YOUR INSTRUCTIONS - From the entries below, list each line with "Çocuk".

[Data items]

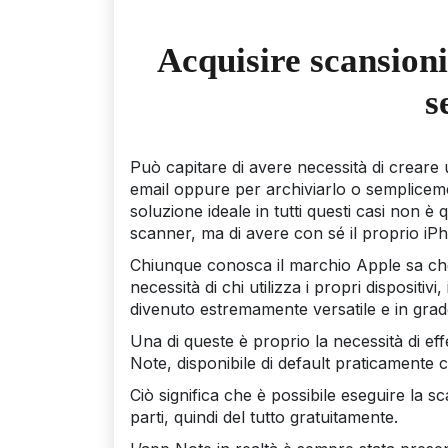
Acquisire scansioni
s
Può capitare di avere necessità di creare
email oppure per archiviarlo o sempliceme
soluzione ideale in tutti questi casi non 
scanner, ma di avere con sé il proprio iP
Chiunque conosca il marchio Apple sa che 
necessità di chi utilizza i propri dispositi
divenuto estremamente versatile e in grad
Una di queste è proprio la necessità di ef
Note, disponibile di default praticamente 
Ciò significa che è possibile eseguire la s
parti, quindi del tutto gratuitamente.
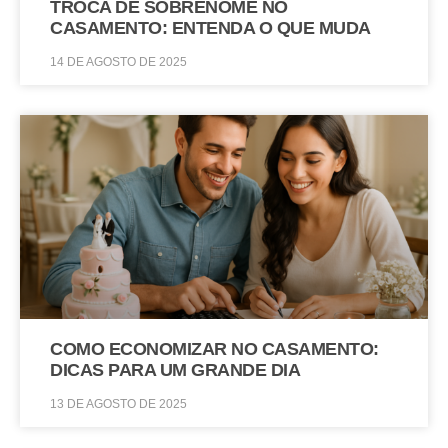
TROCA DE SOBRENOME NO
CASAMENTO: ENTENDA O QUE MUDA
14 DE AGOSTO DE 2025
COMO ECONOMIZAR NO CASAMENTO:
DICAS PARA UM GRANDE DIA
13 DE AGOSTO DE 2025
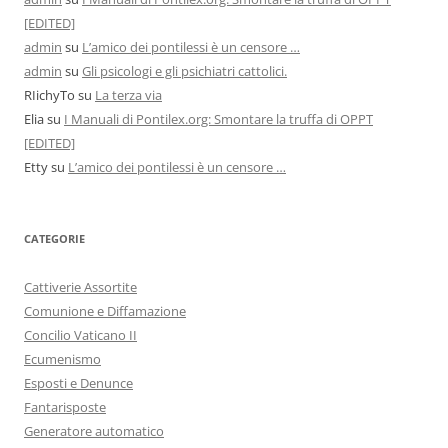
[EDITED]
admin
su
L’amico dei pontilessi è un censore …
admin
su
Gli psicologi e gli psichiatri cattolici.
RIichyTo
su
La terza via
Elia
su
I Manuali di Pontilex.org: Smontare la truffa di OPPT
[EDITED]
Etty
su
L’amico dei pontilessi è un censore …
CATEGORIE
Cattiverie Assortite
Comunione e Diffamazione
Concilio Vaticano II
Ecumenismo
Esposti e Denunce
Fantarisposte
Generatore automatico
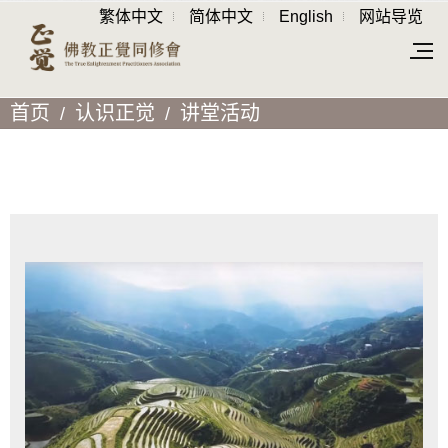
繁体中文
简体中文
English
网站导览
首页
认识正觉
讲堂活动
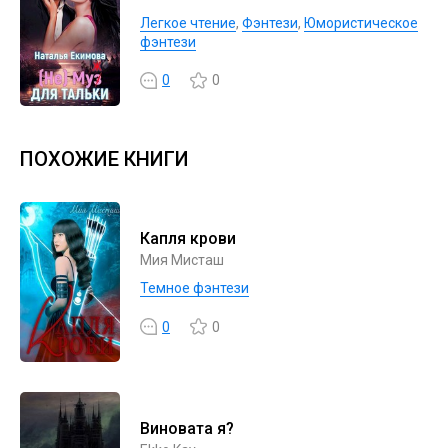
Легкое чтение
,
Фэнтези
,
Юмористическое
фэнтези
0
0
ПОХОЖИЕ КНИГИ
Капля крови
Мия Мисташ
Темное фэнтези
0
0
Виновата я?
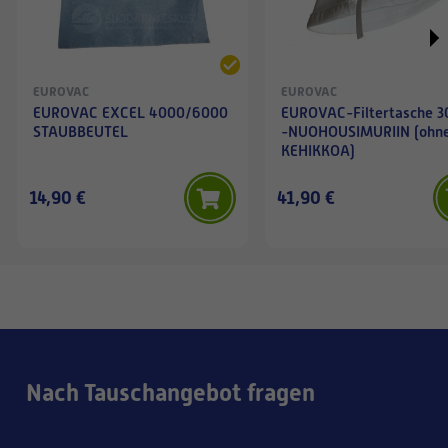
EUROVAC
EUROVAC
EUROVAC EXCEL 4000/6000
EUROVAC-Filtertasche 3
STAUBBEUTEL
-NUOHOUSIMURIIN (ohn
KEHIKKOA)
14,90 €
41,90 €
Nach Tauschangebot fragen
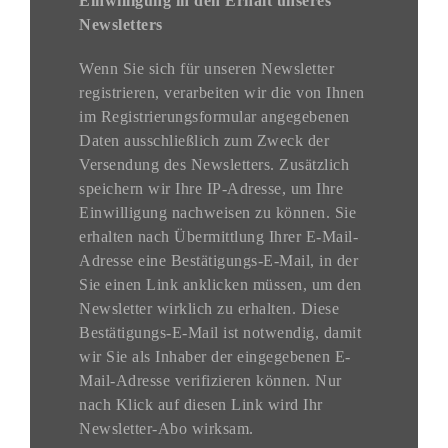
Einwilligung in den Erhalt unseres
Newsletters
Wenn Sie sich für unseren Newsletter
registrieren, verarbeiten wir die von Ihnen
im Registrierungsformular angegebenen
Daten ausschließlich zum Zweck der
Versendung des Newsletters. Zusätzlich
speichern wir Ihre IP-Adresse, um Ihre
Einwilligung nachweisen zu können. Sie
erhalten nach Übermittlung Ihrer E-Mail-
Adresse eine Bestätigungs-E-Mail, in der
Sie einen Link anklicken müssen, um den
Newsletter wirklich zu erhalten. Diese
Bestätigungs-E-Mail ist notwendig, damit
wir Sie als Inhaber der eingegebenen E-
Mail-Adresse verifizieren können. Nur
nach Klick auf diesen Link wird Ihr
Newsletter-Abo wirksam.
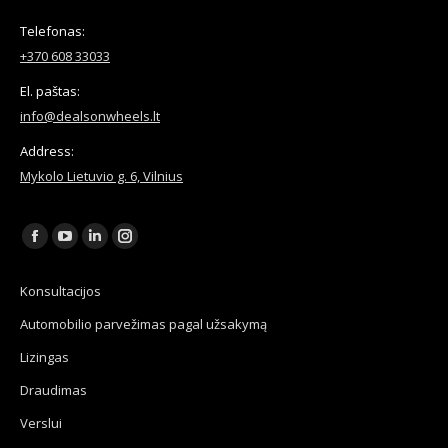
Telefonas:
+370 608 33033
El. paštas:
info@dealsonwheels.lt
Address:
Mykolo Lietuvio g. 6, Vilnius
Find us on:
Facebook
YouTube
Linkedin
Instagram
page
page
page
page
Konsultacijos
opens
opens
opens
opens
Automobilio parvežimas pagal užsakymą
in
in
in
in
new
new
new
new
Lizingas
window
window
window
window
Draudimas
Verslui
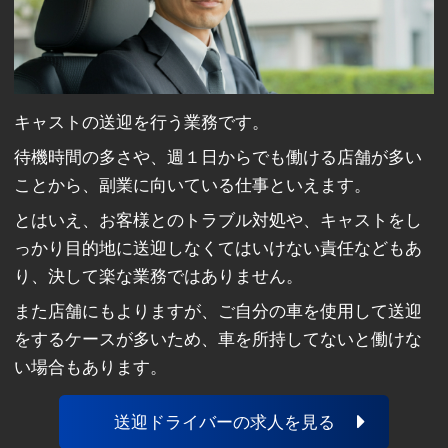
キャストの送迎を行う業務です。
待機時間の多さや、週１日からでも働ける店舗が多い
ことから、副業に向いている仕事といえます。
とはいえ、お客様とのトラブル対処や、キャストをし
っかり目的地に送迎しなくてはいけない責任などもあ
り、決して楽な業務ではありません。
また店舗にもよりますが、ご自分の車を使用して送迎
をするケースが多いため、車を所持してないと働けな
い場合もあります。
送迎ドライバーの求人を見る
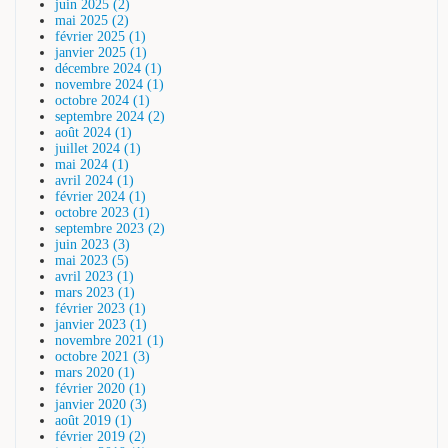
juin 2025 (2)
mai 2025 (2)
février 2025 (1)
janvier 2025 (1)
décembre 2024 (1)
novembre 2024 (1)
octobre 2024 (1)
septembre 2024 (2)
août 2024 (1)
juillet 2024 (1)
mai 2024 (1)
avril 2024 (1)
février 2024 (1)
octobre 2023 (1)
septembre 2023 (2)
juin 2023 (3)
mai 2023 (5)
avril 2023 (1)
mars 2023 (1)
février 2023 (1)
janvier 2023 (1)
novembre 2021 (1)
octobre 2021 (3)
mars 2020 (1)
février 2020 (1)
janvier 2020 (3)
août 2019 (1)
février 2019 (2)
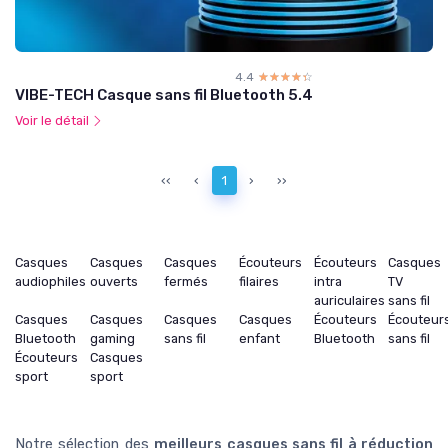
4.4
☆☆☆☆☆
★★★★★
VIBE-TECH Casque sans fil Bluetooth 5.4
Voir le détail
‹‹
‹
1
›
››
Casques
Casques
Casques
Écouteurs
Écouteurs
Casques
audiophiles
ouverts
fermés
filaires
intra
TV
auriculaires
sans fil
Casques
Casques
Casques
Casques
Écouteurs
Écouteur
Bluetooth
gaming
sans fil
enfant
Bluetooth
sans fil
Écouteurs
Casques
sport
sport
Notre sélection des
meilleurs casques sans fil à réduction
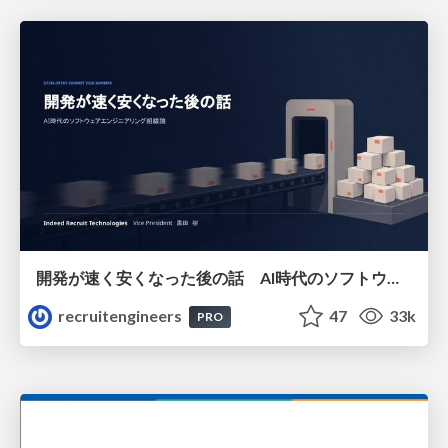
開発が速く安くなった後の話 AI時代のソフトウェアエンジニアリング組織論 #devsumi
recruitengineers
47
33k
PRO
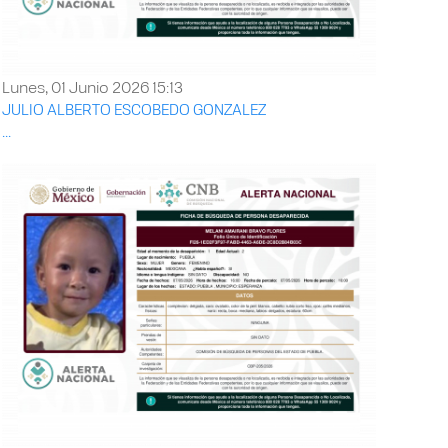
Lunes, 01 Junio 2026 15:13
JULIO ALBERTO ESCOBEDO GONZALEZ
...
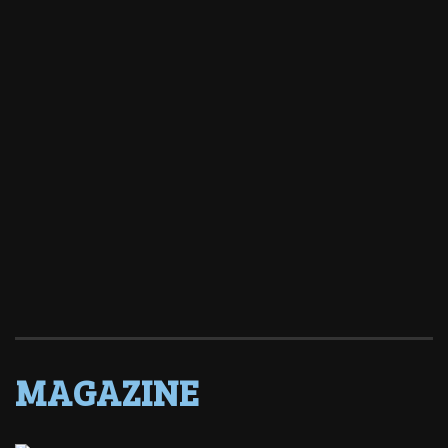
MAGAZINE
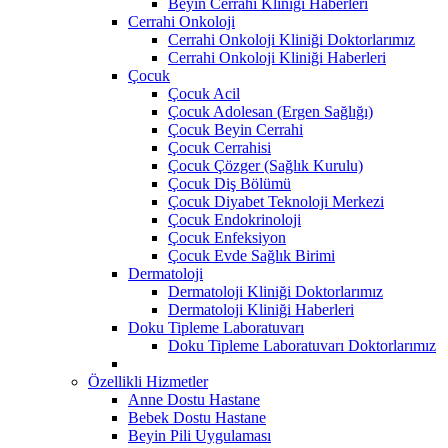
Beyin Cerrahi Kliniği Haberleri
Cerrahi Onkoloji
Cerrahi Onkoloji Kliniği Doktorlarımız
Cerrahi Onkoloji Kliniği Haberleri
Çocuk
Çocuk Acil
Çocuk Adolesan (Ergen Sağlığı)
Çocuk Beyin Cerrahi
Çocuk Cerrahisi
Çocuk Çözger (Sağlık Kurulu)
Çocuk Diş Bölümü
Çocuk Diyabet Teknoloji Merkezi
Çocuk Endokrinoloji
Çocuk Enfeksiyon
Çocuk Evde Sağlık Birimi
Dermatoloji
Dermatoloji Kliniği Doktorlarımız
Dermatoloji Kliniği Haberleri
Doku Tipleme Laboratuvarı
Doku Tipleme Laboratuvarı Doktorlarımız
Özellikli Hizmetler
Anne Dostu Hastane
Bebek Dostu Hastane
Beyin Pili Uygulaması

EXERCISE RESULT -
Çocuk
Çocuk Acil
Çocuk Adolesan (Ergen Sağlığı)
Çocuk Beyin Cerrahi
Çocuk Cerrahisi
Çocuk Çözger (Sağlık Kurulu)
Çocuk Diş Bölümü
Çocuk Diyabet Teknoloji Merkezi
Çocuk Endokrinoloji
Çocuk Enfeksiyon
Çocuk Evde Sağlık Birimi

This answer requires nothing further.